When is my team getting here?
As baseball fans, we thrive on watching as much baseball as we can. We enjoy all the matchups. We have our rivals that we enjoy beating. For example, as a Cubs fan, I always enjoy seeing them play the Cardinals. On the other hand, I enjoy seeing them play everyone. Let's say for example that I live near Boston. I would be able to see the Cubs play at Fenway Park this year, but it was the first time in 93 years. I wouldn't want to wait another 93 years. So how do we alleviate this problem?
Following the NFL!
The solution that I am proposing is very similar to what the National Football League (NFL) does. Well, minus the lockout of course. The NFL creates schedules that are a lot more balanced and make sure that fans in different cities get to see every other team over a period of time. They start by scheduling two games (home and away) against everyone in their division. Hence more weight is given to beating teams in their own division. So MLB has this part down, which is good.

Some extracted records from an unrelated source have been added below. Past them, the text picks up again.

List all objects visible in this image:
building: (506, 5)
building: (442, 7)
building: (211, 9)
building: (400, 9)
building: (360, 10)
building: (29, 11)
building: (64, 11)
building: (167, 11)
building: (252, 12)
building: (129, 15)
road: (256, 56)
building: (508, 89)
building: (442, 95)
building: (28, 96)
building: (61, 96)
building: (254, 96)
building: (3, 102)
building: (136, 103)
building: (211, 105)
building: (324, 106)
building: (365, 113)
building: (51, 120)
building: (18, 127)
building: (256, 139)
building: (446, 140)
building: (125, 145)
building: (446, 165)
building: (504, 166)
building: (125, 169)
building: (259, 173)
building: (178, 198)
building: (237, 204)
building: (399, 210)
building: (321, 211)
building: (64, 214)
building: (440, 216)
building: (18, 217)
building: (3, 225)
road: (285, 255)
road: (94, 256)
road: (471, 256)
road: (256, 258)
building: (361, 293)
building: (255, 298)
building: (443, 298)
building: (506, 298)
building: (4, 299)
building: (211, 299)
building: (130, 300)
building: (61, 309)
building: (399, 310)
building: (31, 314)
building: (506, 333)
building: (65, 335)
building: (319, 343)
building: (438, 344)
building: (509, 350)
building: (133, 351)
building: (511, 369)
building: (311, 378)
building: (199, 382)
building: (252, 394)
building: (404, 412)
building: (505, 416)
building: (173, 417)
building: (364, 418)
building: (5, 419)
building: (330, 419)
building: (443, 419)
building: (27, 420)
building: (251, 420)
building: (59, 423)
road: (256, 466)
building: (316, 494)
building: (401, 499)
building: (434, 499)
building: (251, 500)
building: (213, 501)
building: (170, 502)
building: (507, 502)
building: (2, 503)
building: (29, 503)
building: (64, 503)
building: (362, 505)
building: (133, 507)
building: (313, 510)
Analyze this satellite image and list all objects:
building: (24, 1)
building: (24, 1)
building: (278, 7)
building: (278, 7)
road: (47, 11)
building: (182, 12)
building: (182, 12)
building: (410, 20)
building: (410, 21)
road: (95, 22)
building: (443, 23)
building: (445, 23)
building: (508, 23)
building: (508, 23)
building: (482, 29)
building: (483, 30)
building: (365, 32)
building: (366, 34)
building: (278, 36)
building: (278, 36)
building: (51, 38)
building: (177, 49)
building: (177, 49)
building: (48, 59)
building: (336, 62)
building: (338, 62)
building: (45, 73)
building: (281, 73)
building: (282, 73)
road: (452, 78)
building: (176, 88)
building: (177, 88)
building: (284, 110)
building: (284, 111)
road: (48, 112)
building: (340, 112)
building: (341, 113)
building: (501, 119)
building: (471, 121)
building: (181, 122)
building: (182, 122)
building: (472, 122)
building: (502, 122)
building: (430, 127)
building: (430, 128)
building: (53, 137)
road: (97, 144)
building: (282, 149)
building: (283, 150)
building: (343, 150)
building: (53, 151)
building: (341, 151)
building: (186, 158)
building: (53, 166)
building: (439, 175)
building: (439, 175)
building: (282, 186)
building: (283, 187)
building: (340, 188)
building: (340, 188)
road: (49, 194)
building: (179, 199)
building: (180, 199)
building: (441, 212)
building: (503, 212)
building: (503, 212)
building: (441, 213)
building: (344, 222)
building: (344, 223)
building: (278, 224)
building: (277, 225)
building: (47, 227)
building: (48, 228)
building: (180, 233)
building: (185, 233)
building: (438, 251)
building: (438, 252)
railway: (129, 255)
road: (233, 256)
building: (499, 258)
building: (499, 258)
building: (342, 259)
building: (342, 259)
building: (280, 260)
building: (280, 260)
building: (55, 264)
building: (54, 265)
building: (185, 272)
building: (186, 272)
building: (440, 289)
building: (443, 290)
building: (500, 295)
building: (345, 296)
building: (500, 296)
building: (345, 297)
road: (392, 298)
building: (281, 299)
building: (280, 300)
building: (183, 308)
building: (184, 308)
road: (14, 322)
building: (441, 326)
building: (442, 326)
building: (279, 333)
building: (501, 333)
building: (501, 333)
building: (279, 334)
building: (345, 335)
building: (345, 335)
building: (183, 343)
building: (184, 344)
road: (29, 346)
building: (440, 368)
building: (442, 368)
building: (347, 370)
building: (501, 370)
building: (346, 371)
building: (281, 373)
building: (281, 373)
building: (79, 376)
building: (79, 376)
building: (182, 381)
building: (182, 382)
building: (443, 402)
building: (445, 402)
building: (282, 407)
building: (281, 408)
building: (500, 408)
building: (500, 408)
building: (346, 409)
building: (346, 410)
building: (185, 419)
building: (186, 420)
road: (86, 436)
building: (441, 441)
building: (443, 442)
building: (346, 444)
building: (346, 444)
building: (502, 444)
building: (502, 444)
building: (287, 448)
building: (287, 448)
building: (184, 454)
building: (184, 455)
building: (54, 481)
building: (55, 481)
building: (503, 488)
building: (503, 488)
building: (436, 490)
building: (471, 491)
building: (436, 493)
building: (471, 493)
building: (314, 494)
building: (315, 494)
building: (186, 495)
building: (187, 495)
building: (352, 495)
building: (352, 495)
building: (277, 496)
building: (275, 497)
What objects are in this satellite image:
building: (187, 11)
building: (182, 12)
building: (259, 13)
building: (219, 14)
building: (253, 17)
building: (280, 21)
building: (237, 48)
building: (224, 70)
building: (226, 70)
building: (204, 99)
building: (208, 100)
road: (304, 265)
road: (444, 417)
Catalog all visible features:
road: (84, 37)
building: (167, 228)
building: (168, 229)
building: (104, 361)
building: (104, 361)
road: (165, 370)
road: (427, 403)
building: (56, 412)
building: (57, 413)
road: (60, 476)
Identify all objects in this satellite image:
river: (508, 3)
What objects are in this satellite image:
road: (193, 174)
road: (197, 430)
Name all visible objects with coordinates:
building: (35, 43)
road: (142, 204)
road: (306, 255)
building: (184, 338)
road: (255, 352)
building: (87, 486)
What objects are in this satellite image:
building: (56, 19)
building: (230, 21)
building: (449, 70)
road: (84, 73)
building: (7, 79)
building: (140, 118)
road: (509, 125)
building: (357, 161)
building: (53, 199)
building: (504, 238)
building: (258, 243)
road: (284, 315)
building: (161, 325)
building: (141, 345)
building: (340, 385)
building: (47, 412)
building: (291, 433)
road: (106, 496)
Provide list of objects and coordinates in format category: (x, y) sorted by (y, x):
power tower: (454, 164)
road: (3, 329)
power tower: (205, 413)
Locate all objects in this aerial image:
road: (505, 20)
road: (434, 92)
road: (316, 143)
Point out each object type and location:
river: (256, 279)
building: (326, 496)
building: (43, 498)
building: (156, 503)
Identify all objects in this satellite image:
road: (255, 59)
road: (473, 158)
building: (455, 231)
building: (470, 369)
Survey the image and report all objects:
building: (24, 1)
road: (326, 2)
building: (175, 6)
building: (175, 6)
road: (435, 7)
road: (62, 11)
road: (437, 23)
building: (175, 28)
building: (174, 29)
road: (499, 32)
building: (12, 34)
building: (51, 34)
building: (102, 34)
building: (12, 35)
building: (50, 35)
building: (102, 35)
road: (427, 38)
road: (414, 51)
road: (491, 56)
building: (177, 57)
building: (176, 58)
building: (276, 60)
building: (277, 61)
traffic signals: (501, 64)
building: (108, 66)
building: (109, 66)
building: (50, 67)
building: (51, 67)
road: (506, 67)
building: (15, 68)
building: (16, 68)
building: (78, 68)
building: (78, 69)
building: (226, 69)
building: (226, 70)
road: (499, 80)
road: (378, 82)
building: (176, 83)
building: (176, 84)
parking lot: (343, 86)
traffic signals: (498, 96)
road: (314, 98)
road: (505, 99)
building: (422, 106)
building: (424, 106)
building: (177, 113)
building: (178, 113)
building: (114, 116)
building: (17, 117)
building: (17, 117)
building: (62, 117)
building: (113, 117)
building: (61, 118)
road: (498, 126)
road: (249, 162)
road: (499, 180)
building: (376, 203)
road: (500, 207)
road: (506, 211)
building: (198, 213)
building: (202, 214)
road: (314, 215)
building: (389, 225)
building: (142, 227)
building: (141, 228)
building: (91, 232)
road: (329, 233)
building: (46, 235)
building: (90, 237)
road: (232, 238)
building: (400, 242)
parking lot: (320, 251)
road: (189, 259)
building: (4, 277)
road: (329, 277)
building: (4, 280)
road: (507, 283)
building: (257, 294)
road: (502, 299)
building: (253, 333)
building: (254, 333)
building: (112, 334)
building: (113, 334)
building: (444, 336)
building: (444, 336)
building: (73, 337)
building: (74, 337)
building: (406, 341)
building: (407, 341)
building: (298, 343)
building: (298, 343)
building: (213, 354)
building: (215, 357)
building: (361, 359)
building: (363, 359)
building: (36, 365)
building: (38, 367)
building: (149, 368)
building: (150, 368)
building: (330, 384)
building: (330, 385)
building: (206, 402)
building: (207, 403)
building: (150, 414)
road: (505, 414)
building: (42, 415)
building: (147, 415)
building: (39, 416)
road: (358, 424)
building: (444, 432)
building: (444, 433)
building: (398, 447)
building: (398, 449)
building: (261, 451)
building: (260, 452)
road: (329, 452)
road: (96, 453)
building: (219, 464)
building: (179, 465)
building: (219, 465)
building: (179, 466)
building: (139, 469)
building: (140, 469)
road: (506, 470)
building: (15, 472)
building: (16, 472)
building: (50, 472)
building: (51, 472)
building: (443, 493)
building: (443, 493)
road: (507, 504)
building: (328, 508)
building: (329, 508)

The next part is best illustrated with an example. Let's look at the New England Patriots. This year, the Patriots (and other teams in the AFC East) are scheduled to play the teams in the NFC East. Next year, they will play the NFC West...and so on. Then for the rest of the schedule, they are scheduled to play teams in their own conference. These teams are picked to have a similar strength. Overall, the NFL does a great job at fairness and helping fans see every team. The worse that can happen is a San Francisco 49ers fan (ok that's me) would only be able to see the 49ers play in Foxboro every 8 years.
Now for the Solution..
There are only 16 games in the NFL each season. They do a great job at balance. So why can't we do something similar with baseball. Why not use the same formula for interleague play? Take a division, and then let the teams in that division play teams in a certain division within each year. For example, take the Cubs, and the rest of the National League Central. This year the Cubs could play all the teams in the American League Central this year, then all the teams in the American League West next year, then the American League East the year after. Have them play a three games series at each place. With this method, the longest a fan would have to wait to see a certain team is three years.
And for the Rest of Teams..
The rest of the schedule would be made up of playing each team in your own league an equal number of times. Of course you still want to schedule more games within your own division. The only problem would be figuring out exactly how many games as it would vary because of the different division sizes. Most of the divisions have 5 teams, but two have 4, and one has 6. This would make the scheduling tricky, but on the other hand it already is because of the imbalance.
The other question is whether the natural interleague matchups are important to keep every year? Do we need to have the Cubs - White Sox and Mets - Yankees playing every year? If so, then we need to work the schedule around that. The years that the National League Central are scheduled to play the American League Central, there will not be an issue. But other years there will be issues, and we would need to take that into account in creating the schedule for the rest of the game. A solution might be to automatically have the Cubs play the White Sox. In years that the divisions automatically meet, then maybe have the Cubs play an extra 6 games against the Cardinals (a natural rival).
There has been talk recently of moving a team from the National League to the American League. This would create and easier scheduling solution. We would use the same principles as above, except that we would simply pick five teams from the other league each year. Fans could see every team at least every third year. Then all we would have to do is take the rest of the games and divide them evenly among the other 14 teams that a team would have to play. The only kink would be the previously posed question whether we want to have the "natural" rivalries every year.